My early childhood was marked by an intensity of attention that bordered on indulgence. My mother, navigating her own emotional struggles within the family, gradually redirected her world toward me. I became the center of her emotional investment, a shift that came with both privilege and constraint. Her attachment, while nurturing in one sense, also limited my independence. Simple desires—like joining friends—were often denied, and I grew up slightly removed from the natural rhythms of my peers.

Over time, I internalized the idea that I was meant to be exceptional. This belief quietly shaped how I approached everything. I struggled to engage with things lightly; even play became serious. In competition, I focused less on enjoyment and more on domination, often missing the value of process and technique. Being highly sensitive to outcomes, I developed an underlying fear of failure—a fear that extended beyond games into life itself.

Looking back, I can see how much of this path had been envisioned long before I understood it. My mother, even during her student years, had begun preparing for a future she imagined for me. She kept notebooks filled with difficult words, fragments of knowledge, and aspirations. These later became a kind of shared language between us—a “mini dictionary” that shaped our interactions and, in many ways, defined my early intellectual world. Through it, I absorbed not just vocabulary, but a framework of expectations about what I should become.

Those years under her close guidance were deeply formative. At the same time, the dynamics between my parents shifted. As I grew, my mother seemed to withdraw from her earlier emotional needs, focusing almost entirely on shaping my future. My father, in contrast, allowed me a degree of freedom—though this freedom would later become a point of tension between them.

Academically, I was seen as successful, and for a long time I believed that image myself. But it was, in many ways, an illusion. I was disengaged from genuine learning, finding little challenge in what I was taught and feeling no real competition from classmates. That lack of challenge bred complacency, and I failed to recognize the gap forming between perception and reality.

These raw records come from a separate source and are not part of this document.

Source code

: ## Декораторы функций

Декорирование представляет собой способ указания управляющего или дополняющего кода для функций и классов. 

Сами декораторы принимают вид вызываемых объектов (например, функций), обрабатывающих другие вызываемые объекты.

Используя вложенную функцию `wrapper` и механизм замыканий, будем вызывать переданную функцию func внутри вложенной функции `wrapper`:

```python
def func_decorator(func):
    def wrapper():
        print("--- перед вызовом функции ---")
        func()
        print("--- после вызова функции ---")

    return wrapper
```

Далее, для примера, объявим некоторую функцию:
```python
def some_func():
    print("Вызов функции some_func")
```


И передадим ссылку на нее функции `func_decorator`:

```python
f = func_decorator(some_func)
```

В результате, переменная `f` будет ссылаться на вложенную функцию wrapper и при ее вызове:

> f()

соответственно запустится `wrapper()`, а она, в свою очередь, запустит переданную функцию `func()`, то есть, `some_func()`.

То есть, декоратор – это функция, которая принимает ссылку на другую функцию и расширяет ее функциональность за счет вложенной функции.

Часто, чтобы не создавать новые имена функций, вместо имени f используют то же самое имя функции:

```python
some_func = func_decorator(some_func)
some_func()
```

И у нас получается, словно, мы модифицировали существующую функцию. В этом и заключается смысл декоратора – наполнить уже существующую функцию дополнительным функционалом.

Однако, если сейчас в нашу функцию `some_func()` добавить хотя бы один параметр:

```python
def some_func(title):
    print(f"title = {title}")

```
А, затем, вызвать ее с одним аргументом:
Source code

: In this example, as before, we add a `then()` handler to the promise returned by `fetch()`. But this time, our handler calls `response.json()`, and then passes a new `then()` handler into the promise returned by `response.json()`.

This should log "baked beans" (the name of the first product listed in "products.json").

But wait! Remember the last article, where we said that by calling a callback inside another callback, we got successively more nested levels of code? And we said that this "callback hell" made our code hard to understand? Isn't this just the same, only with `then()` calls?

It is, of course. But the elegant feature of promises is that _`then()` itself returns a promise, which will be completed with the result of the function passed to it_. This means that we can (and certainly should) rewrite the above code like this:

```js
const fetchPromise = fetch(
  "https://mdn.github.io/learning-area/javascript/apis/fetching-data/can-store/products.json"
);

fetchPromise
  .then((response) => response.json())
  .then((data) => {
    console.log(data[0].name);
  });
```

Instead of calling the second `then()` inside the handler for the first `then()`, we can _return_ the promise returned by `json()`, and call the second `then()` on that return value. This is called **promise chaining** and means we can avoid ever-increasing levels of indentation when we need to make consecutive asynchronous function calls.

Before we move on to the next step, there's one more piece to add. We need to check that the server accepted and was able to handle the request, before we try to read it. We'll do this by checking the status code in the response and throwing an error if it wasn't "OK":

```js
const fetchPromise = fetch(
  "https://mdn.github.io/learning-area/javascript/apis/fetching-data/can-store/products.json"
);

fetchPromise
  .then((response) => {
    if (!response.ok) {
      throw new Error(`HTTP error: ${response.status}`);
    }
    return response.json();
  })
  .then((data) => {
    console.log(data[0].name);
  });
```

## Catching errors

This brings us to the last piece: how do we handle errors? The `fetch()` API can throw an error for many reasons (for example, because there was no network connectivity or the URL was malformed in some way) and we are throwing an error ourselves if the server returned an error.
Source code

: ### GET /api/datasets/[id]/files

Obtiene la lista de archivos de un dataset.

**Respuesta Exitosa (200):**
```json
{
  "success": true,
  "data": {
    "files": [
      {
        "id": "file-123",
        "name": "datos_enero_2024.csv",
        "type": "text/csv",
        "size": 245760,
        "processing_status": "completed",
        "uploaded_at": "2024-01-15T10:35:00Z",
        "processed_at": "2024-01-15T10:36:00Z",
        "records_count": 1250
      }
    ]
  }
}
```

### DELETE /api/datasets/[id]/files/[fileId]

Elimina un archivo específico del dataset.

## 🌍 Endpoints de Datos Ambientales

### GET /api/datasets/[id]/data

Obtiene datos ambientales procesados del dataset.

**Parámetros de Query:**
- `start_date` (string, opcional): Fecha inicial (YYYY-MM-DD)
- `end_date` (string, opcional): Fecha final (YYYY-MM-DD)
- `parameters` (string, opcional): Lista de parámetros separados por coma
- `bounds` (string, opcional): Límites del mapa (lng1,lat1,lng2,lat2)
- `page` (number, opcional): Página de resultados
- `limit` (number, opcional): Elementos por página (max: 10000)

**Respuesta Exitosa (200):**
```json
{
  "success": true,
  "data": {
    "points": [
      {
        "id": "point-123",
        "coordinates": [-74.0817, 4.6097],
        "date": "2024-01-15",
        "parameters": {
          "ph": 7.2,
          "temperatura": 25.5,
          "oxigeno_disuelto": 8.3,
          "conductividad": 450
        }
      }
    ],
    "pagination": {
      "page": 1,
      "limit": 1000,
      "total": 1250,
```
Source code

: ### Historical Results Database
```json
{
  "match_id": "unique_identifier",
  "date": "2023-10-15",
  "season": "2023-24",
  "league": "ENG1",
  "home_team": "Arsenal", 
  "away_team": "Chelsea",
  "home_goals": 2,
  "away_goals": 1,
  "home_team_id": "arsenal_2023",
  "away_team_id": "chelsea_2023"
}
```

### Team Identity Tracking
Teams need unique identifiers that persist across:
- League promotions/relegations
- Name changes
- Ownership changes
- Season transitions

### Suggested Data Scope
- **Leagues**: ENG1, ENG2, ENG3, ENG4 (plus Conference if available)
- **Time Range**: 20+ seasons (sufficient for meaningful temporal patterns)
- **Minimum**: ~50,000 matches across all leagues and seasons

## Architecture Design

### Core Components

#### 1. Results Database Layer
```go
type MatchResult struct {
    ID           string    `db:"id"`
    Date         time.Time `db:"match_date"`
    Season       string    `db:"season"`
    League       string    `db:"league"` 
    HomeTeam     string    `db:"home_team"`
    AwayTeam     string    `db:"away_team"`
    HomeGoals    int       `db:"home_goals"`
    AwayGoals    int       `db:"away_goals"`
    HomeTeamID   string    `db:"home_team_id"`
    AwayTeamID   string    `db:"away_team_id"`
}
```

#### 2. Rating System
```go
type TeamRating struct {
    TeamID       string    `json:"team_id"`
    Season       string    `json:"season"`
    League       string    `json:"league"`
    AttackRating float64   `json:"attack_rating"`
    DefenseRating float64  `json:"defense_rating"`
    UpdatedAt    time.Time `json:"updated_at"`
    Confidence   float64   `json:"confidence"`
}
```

The illusion eventually broke. A poor result in a biology exam marked a turning point. It triggered a reaction from my father that I had never seen before—frustration spilling over into anger. It was a moment that revealed not just his disappointment, but the weight of expectations I had been carrying, often without understanding them.

From there, the tensions deepened. My academic neglect clashed with my father’s hopes and my mother’s carefully constructed vision. Between discipline and freedom, expectation and resistance, I found myself navigating a space that was increasingly difficult to reconcile.

This is not a conclusion—only a beginning of reflection. Much remains unfinished, unresolved, and still unfolding.